Bolsonaro é o maior democrata – vulgo Mercador da morte – que já existiu, só que ninguém percebeu. Por uma doce desilusão com as grandes narrativas histórico-filosóficas, esquecemo-nos de que as democracias não servem a outros propósitos senão ao ‘equilibrar as classes’ – a partir da exclusão de pobres, negros e mulheres –, imposição do império das leis – aos mais desassistidos – e exercício da morte junto às populações politicamente olvidas: indígenas; negros; mulheres, deficientes e comunidade lgbtqia+.
Afora a leve, porém, ácida ironia exposta acima, por um momento esquecemos de que não há nada mais democrático que proporcionar igualdade e equidade a todos. Ora, há algo mais democrático que impetrar uma política de morte que atinge todas as camadas das classes sociais? Sob o jugo de Bolsonaro, o Mercador da morte, têm morrido, por meio dos chicotes pandêmicos, brancos, pretos, homens, mulheres, heteronormativos, ricos, pobres, adultos, jovens e crianças.
Nenhum brasileiro residente no Brasil pode dizer que não foi alcançado pelos efeitos deletérios da necropolítica de Bolsonaro. A única divisão possível – se é que há! – diz respeito ao nível de alcance, isto é, uns foram alvejados diretamente e outros indiretamente. Os pobres têm morrido, os ricos têm sofrido – coitados! – com a falta de pessoas para consumir. Afinal, sem gente (viva), não há para quem vender, sem dinheiro, não há como comerciar.
Qualquer democracia, em seu estado de plena saúde, anseia pelo contingenciamento populacional – vulto eugenia –, controle sócio-político e enriquecimento dos mais ricos através da exploração da força do trabalho dos mais pobres. O sonho de consumo de todo democrata está em execução com Bolsonaro.
“Ah, mas não é bem assim; vemos que até os liberais mais ortodoxos estão reclamando do ‘Presidente’”. Então, é que eles estão emocionados, pois, liberal que é liberal, na prática, alimenta-se do desequilíbrio social e, claro, não mora nem no Brasil. O povo não é bobo, conhece a Rede Globo, o empresário não probo e Direito, que é roubo!
Se hoje assistimos editoriais de jornais esboçarem alguma opinião virulenta contra Bolsonaro, isso não se dá – creiam! – em razão do amor à vida (política) – que se dane a biopolítica! –, antes, suas reclamações se dão exatamente porque Bolsonaro é, como todos os autocratas são, sui generis.

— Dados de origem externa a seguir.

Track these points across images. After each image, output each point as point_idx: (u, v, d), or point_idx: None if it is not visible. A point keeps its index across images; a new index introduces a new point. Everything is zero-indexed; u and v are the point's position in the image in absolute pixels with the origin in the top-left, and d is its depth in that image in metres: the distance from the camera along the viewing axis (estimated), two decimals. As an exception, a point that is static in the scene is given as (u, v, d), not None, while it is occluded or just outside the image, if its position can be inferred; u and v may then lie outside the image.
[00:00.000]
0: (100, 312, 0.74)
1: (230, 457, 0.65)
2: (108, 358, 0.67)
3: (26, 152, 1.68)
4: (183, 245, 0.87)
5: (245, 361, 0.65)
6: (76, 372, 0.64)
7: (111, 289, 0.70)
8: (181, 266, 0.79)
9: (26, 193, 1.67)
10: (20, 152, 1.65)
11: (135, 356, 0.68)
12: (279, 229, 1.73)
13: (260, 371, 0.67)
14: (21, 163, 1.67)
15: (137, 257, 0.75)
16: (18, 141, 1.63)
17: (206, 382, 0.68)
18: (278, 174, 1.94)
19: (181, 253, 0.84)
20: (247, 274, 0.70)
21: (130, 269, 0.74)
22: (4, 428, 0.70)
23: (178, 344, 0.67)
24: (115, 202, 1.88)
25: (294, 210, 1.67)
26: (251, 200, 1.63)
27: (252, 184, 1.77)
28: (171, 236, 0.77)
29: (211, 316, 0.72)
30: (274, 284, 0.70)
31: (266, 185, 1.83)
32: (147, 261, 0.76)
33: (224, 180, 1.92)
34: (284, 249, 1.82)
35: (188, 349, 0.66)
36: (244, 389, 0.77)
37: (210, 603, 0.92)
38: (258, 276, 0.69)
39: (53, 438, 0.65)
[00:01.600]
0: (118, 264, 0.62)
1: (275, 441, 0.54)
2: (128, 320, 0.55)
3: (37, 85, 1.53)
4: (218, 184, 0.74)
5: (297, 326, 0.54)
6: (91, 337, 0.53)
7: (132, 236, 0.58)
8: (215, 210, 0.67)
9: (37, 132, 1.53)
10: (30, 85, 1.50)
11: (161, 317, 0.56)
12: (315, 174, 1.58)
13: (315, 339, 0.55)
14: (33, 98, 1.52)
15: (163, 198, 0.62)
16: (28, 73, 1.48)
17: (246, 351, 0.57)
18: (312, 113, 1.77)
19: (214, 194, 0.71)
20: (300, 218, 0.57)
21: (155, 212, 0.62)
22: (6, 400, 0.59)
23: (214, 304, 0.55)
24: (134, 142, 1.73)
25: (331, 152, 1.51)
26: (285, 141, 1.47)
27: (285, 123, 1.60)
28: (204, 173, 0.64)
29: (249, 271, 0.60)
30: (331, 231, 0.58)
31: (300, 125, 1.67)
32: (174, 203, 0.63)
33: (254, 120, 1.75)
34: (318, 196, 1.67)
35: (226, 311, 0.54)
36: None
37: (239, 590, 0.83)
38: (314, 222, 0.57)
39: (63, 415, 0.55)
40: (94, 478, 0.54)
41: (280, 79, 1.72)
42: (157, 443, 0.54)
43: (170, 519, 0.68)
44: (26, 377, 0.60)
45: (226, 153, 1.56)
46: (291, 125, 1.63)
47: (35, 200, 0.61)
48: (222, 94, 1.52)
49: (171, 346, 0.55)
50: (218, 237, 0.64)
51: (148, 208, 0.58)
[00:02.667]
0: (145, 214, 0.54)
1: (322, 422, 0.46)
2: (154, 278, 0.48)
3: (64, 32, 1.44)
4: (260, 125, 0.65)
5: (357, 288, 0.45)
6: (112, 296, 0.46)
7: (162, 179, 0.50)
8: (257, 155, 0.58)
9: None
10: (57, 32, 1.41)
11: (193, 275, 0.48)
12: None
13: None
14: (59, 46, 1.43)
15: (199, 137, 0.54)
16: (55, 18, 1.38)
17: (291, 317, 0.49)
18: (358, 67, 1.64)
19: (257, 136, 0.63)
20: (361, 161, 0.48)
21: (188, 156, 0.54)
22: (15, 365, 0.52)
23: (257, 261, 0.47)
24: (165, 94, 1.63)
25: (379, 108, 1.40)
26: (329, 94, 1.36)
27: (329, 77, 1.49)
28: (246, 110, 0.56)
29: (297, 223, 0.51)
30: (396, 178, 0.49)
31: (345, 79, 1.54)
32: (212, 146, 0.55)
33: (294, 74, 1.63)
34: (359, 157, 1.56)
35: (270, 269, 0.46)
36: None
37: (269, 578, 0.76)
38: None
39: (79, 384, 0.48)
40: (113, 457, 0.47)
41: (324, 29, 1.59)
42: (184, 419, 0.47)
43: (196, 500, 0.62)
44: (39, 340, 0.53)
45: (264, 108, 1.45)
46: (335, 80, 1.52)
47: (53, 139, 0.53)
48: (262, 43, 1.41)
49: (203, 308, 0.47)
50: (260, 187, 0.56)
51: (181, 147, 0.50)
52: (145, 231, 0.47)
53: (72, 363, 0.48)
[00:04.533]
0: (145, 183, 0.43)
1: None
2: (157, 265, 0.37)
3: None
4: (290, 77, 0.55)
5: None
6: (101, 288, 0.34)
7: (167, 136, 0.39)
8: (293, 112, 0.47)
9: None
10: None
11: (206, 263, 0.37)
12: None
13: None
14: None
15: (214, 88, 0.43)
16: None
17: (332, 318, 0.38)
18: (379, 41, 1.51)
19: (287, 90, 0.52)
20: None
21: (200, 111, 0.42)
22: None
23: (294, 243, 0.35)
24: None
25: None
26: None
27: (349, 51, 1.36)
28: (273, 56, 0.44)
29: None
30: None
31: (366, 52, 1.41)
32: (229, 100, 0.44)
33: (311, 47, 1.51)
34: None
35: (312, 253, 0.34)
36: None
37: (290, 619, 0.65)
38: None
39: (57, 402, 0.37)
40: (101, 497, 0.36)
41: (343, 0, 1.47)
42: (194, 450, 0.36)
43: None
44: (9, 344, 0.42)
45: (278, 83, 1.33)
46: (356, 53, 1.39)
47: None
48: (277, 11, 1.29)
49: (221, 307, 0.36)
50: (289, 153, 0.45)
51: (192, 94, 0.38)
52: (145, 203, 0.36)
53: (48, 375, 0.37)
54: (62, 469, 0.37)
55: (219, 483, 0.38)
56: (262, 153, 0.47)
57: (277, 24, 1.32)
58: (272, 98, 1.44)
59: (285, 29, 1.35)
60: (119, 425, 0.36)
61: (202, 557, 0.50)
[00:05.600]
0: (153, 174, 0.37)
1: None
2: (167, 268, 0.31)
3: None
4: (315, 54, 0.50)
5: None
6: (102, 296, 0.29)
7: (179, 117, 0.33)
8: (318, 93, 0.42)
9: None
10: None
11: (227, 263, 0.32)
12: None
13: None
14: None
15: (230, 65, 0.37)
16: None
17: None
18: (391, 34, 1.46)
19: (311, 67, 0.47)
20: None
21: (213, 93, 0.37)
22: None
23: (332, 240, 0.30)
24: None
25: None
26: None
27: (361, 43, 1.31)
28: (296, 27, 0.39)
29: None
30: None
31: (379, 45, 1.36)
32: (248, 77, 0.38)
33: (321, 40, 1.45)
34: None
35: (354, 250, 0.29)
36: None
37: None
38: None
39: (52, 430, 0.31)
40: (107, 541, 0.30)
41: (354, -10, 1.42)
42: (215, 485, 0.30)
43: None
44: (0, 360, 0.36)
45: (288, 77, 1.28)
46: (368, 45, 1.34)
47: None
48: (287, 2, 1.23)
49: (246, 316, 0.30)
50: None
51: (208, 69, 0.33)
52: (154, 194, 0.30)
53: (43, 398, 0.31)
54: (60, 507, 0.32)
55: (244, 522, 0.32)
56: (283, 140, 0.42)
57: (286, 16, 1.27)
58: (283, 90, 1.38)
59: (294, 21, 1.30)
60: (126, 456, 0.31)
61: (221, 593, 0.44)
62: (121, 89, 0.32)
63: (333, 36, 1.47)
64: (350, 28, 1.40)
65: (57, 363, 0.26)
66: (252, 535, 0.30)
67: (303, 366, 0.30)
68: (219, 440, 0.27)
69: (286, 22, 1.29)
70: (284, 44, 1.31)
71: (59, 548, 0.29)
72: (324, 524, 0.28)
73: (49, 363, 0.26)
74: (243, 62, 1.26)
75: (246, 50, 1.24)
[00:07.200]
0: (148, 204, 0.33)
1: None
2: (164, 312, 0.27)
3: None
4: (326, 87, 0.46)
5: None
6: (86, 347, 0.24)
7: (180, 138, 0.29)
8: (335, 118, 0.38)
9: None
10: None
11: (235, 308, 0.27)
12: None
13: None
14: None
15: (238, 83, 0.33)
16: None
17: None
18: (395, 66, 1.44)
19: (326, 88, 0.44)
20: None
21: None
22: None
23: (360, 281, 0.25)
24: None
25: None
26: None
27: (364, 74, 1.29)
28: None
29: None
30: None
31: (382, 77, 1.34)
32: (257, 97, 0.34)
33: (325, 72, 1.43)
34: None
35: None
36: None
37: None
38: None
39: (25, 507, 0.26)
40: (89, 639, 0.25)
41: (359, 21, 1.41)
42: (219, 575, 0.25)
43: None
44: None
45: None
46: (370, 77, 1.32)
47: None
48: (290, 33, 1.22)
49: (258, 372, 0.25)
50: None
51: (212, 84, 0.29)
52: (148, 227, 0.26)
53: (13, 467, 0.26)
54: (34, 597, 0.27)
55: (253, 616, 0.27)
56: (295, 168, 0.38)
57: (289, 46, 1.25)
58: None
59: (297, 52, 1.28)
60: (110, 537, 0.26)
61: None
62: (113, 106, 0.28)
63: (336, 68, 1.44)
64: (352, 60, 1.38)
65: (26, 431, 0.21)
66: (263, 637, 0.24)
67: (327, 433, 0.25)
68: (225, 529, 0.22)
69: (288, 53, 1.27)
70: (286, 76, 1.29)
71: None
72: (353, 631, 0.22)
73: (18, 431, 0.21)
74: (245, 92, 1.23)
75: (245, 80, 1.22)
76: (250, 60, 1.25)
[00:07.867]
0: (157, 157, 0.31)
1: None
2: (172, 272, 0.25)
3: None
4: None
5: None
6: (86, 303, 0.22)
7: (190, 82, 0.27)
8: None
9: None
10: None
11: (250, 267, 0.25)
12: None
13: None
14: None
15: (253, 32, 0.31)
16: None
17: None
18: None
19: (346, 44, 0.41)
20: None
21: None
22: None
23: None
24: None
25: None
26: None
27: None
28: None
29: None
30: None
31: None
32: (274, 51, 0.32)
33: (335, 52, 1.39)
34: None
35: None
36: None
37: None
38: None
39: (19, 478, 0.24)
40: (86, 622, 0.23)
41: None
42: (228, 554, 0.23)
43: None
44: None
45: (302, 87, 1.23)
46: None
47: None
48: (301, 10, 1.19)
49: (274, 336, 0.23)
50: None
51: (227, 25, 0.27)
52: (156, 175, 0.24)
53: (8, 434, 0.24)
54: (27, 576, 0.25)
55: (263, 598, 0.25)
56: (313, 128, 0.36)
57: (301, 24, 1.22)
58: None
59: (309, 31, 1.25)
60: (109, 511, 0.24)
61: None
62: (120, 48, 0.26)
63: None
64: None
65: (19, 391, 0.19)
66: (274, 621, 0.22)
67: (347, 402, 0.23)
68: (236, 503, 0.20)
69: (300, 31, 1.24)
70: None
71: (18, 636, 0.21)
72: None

Isto é, as personalidades autoritárias têm por características a impossibilidade de serem controlados, isto é, ao se criar o monstro, o criador sempre pensa que tem domínio sobre ele, todavia, os amantes do caos não seguem regras, eles inventam as suas e só as segue quando lhes dá na telha!
Entendo que o Mercador da morte é tudo que os liberais sempre desejaram, só não estavam sabendo como pedir!
Depois do século XX, aprendemos que além de “harmonizar as classes” – leia-se: descer o cacete nos críticos do regime –, as democracias servem como adubos para germinar sombrias mentes que lideram outras mentes adoentadas, que vivem entre nós, os ditos mentes sadias.
Metade da população votante brasileira decidiu pagar para ver e a conta saiu salgada. Se o salário do pecado é a morte, diz-nos Paulo, o dom da estupidez é o sofrimento eterno, digo eu.
Se perguntarem-me o que eu acho de tudo isso, eu digo que minha parte sádica diz “bem-feito” – aqui comporta ambiguidade! –, por outro lado, minha parte sã diz que é tudo muito deprimente, trágico e melancólico.
Jamais titubearei, quando perguntado for, acerca do que venha a ser a democracia. Assim como Marx disse, ao se referir à Comuna de Paris, digo eu acerca do regime em voga: “eis aí a democracia de vocês; deliciem-na, saboreiem-na, sarrabulhem-se!”.